The Hidden Fountains of Paradise
Maldives Promotion House – A southern most haven in the paradise of Maldives, completely secluded from the rest of the country composed of a geography that contrasts with the rest of the archipelago, Fuvahmulah is an atoll island with natives that speak their own dialect of the Dhivehi language of Maldives. Roughly five kilometers by one kilometer with a submerged reef that extends for about three kilometers south east, the island is surrounded by coral boulders and rough waves.
Perhaps the most intriguing features of the island are its two lakes formed from the ancient lagoon in the center of the island. According to the locals the southern end was open, providing a channel connecting the ancient lagoon with the ocean. Due to violent ocean swells and the lack of an outside lagoon the only way into the island was through this channel, providing protection against pirates. However the channel was closed by coral growth and collection of debris. Over the ages, the inner lagoon lost its salinity and all that remains today are two small fresh water lakes, wetlands and marshy taro fields.
Research into the lakes show that the bottoms of the lakes are filled with decayed corals that have turned into white clay. The forefathers of the locals used the clay to shape it into pots and other vessels. The protected lakes are still lined with a thick layer of clay covered by a pinkish layer of minerals known to the locals as “Rai Madu”. The lakes are now listed as protected areas under the law. The locals use the area to spend time with friends and to enjoy. The natives have always spoken of and believed in the heart of their hearts, of the healing abilities of the lake water. Further research into the lake water shows that the water is filled with minerals and perhaps more healthier than mineral water.
The smaller northern lake, known as “Dhandimagu Kilhi”, is preferred by locals who often use the area for recreational and enjoyment purposes during holidays. Picnics are common and local youth often use the lake for swimming. Since the lake is also home to an abundance of small fresh water fish, the lake was used for leisure fishing as well. While damaging the area or disrupting their natural beauty is prohibited by law, the lakes can be used for recreational purposes such as swimming. The tall reeds that grow around the marshy wet land and lake are used to weave mats among other uses.
One of the natives told us a tale, of how his son was healed by the water. “My son has a skin condition, his skin dries and cracks up very quickly. I couldn’t find a permanent cure. So I took him to the lake. We played and swam. We had fun and we were happy. After we returned I found out that his skin was beginning to get better.

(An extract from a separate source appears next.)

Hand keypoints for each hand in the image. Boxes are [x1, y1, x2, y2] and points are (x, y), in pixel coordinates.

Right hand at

Within the following week, his skin had healed and he was perfectly healthy,” a native from “Fuvahmulah” told us his experience of the lake water.

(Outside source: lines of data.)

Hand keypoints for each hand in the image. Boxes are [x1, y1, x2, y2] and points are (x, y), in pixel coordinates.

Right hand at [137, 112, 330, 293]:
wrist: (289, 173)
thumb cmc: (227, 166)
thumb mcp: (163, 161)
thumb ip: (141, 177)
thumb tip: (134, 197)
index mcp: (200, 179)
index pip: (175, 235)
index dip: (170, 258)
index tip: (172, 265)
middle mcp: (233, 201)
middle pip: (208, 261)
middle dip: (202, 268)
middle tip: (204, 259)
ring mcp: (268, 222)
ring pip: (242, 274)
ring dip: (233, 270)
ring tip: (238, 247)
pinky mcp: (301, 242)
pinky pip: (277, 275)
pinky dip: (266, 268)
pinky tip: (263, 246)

The much deeper and bigger southern lake known as “Bandaara Kilhi” is usually left alone. During earlier times the lake was used for swimming and different areas of the lake were named after different houses of the island. While visitors and locals do visit the lake for its blissful scenery and natural beauty, locals usually don’t use the lake for swimming due to its depth. According to the natives, during ancient times the lake was used to store their harvest and gatherings to keep them safe from animals and pests. The local tales speak of a hut that was built at the center of the lake on stilts. The wooden stilts are still visible beneath the water surface. The fruits and vegetables that were harvested and gathered were then stored inside the hut for transportation to the capital Malé.
The locals also used the “Bandaara Kilhi” to culture fresh water fish. The lake fish was earlier used as food during low fisheries and rough seas. The two lakes of Fuvahmulah can also be used as a tourist attraction as the whole island is unique in its geography. While the island is full of natural beauty and a rich cultural heritage it is a wonder to be beheld. It is a community of people that lived for a long time depending only on the surrounding resources, and separate from the rest of the country. Being isolated they have developed a very different kind of unity, as rather than just islanders they are brothers and sisters.
The lakes are filled with tales of unimaginable romance and happiness. A native told us of his teenage romance tied to the lakes. He began his enthusiastic tale saying that “I was with my girlfriend when we met a friend of mine also with his girlfriend. They were sitting under one of the huge mango trees.”
“The fruits were ripe and they were enjoying the mangoes fresh from the tree. After we had some mangoes we decided to visit the lake. So I went home, changed my clothes and met them at the lake,” he paused as if lost in thought.
“We had fun as we moved through the wet lands spread out in all directions. We collected wood and barbecued while we cooked some soup. After we enjoyed our meal, we climbed one of the tall trees and made a flag out of a shirt.”
“Then we went into the forest and we would lose ourselves in its natural beauty. It is really difficult to find your way through the forest. But eventually we did, as the flag would show us the way,” I could see the glow in his eyes as he reminisced over his past.
“Afterwards we swam through the lake. I would make my way through the shallow water dragging my girlfriend along, as she floated on the water with her hands around my neck. It was pure bliss, swimming through the water is like a natural spa experience. There is nothing quite like it,” he spoke of those moments engraved in his memory.
“With the clear blue sky spread above, and the fresh lake water spread all around you, as you bask yourself in the warmth of the sun, those memories become etched in your mind. The lake is the heart of our community. It ties the bond between every romance, every family and every person. It is the glue that holds us together.”